* _Document passage_:
— Begin —

On the question of happiness — Elizabeth Newman

Elizabeth Newman passed away last Saturday. I wish, therefore, to remember Lizzy by returning to a collaborative work we made in context of the question of happiness.

Working at the George Paton Gallery, first under Juliana Engberg then Stuart Koop, brought me into contact with a host of Melbourne artists I would not have otherwise met. For most, I was a helpful assistant — not an artist. Lizzy, however, one day dropped in and said hello to me not as an assistant, but as an artist.

In 1991, we collaborated on Some examples of different ways. Through earlier exhibitions of mine at Store 5, we first exhibited it at Store 5 before, through Lizzy, Roslyn Oxley’s, Sydney.

In our conversations, we discussed the question of happiness. It’s a question we’ve all asked — of ourselves, of others. Am I happy? Are you happy? Why am I so unhappy? Such is the turmoil of happiness.

— End —

* _Direction 1_:
Reproduce the part of the tribute to Elizabeth Newman that begins at the words "On the question" and stops after "as an artist.".
* _Direction 2_:
Carry on the tribute to Elizabeth Newman from its final sentence.

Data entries
— Begin —

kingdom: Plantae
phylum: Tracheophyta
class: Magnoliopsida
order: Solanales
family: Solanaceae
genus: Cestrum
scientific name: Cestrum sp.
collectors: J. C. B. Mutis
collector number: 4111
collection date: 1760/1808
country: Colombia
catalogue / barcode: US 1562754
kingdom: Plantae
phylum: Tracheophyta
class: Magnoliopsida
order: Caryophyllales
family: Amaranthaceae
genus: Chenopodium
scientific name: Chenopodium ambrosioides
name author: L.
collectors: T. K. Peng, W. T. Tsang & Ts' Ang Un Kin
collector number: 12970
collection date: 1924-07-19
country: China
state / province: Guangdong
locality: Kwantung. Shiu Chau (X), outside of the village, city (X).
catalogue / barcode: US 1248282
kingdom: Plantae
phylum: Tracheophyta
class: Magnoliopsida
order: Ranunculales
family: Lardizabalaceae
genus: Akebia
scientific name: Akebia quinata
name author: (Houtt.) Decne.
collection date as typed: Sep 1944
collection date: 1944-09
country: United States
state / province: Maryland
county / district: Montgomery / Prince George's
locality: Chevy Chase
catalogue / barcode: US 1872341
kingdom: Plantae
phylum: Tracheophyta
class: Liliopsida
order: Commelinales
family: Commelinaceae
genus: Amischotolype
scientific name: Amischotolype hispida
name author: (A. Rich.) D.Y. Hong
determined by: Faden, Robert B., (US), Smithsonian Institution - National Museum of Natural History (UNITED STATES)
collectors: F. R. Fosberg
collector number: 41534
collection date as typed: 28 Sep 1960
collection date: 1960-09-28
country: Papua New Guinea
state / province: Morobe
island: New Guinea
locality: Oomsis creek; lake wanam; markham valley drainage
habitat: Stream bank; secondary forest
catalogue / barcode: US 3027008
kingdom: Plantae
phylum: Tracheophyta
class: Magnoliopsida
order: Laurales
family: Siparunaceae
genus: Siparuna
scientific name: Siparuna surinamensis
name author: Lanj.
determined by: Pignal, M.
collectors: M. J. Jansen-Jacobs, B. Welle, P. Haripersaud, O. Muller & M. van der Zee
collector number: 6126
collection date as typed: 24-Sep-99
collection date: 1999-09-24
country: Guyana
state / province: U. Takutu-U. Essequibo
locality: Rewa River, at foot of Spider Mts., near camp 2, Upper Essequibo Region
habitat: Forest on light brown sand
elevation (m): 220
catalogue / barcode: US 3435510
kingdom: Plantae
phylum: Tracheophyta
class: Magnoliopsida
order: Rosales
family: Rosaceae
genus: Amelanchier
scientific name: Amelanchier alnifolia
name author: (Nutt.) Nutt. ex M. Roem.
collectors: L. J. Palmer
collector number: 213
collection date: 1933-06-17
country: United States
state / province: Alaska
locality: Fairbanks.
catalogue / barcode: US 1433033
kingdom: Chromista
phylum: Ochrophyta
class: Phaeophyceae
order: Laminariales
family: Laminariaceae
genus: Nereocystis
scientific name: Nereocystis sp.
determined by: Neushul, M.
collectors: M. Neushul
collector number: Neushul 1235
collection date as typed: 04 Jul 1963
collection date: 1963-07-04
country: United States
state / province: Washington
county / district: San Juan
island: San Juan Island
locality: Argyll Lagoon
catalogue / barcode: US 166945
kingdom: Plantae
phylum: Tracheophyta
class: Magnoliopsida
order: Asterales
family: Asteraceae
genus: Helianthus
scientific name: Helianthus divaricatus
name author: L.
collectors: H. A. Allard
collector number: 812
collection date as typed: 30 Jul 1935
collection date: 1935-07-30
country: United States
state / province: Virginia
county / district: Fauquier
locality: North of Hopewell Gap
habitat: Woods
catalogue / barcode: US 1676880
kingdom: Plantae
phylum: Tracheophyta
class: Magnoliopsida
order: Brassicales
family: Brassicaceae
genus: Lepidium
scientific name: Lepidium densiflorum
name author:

— End —

* _Exercise response 1_:
On the question of happiness — Elizabeth Newman

Elizabeth Newman passed away last Saturday. I wish, therefore, to remember Lizzy by returning to a collaborative work we made in context of the question of happiness.

Working at the George Paton Gallery, first under Juliana Engberg then Stuart Koop, brought me into contact with a host of Melbourne artists I would not have otherwise met. For most, I was a helpful assistant — not an artist. Lizzy, however, one day dropped in and said hello to me not as an assistant, but as an artist.

* _Exercise response 2_:
Not only do we judge the happiness of ourselves and each other, but governing bodies ask it of their populace to find which nation is happiest. Finland — an over-achiever in happiness — has ranked highest for as many years as Oxford University has compiled the reports.

Yet I see this question in Lizzy’s hand-drawn measurement of 300 possibilities. Measurements of this sort stemmed from my work before the collaboration, as did the work’s formal and physical structure. So this question of happiness is not in the measurement itself. Nor in its colour, even though colour was foreign to my work before Lizzy lavished it in abundance, and from which I continued to retreat afterwards. The happiness question instead hovers in the hand-drawn nature of the measurement. For I had rid my work of my hand. Yet here is the vulnerability of Lizzy’s hand, her individuality, her touch. 

Was the humanness of Lizzy’s contribution a criticism of a lack of presence in my work, its emptiness (à la space), of my disappearance? Were we artistic friends or foes within this one piece? Were we working together or against each other in Some examples of different ways?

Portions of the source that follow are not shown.